# Lightboards: programming submasters



## derekleffew (Jul 31, 2008)

In another thread, [user]gafftaper[/user] posed the challenge: "[generate] a list of at least a dozen consoles that are no longer in production that used record+bump button to record a submaster (2 points each, 3 points if they are from companies no longer in existence)."

Depending on how one distinguishes between consoles and families, I can name at least fourteen all from the same manufacturer (still in business as of this writing). But it's an odd challenge, as I always used <rec> <sub> <xx> <enter> rather than <rec>+<bump>. Not sure why; sometimes the long way is more scenic.

So start listing those consoles where <rec>+<bump> *may* be used to record a submaster.

Here's a list of US manufacturers to help spark the memory.
 Ariel Davis, Berkey-Colortran, Capital, Century, Century-Strand, Colortran, Cutler Davis, Decor, Dilor, Eastern Stage Lighting, Electro Controls, Electronic Designers Inc., Electronics Diversified, ETA, Federal Pacific, Frank Adams, Gallagher Dimming & Stage Lighting, General Electric, Hub, Kliegl Brothers, LEE Colortran, Lighting & Electronics, Lighting Methods Inc., Luxtrol, Major Equipment Company, Mega, Metropolitan Electric, Newth, Rainbow, SCR Digitrol, Siltron, Skirpan, StageBrite, Strand-Century, Superior Electric, Theatre Techniques Inc., Trixx, Trumbull, Van Buren, Vickers, Ward Leonard, West-star, Westinghouse.

> INFORMATION SUPPLIED
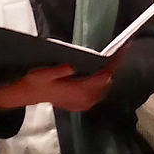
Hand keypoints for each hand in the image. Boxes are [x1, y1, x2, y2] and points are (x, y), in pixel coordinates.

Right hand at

> WORK ITEM A
Copy the submaster thread from "Depending on how" to "record a submaster.", swapping "consoles" for "desks".
> WORK ITEM B
Extend the submaster thread onward from its final line.
The material is separate from the submaster thread.

> ANSWER SPACE A
Depending on how one distinguishes between desks and families, I can name at least fourteen all from the same manufacturer (still in business as of this writing). But it's an odd challenge, as I always used <rec> <sub> <xx> <enter> rather than <rec>+<bump>. Not sure why; sometimes the long way is more scenic.

So start listing those desks where <rec>+<bump> *may* be used to record a submaster.

> ANSWER SPACE B
----------



## Dustincoc (Jul 31, 2008)

Well, the ETC Express 24/48 and 48/96 used it, although they are just out of production.


----------



## Grog12 (Jul 31, 2008)

Dustincoc said:


> Well, the ETC Express 24/48 and 48/96 used it, although they are just out of production.



Derek must not be feeling well because I too noticed that he missed that on the list.


----------



## highschooltech (Jul 31, 2008)

NSI is the first that comes to mind, the MC7500 and i think the 7000s do it as well.


----------



## slimrocktwo (Aug 1, 2008)

The Minstrel Plus 24/48, by Electronics Diversified. It's the board that was installed when our auditorium was built in '96. It's only drawback (on our particular board) is the keypad; some kid spilled his pop on it, so you have to pound on some keys to get them to work..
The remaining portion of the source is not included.